** EXERCISE MATERIALS follows **

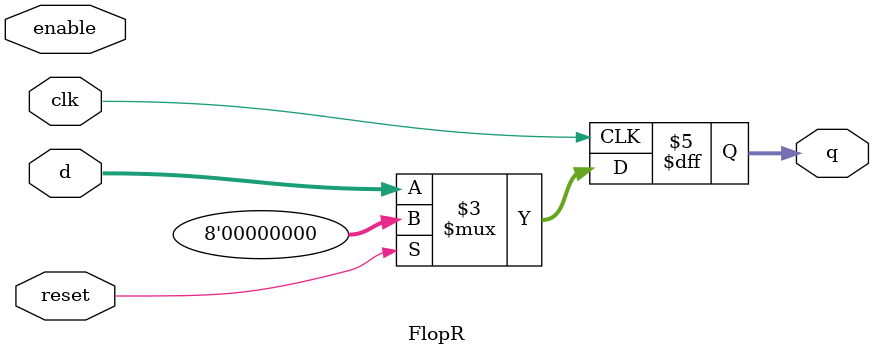
<source format=sv>
`timescale 1ns / 1ps

module FlopR #(parameter WIDTH=8)(
    input logic clk, reset, enable,
    input logic [WIDTH-1:0] d,
    output logic [WIDTH-1:0] q);
    
    always_ff @(posedge clk)
        if (reset)
            q <= 0;
        else
            q <= d;
    
endmodule

</source>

** End of EXERCISE MATERIALS **

PROBLEM REQUIREMENTS :: In the listing above, show every line with the word "reset".

ANSWER SECTION ::
    input logic clk, reset, enable,
        if (reset)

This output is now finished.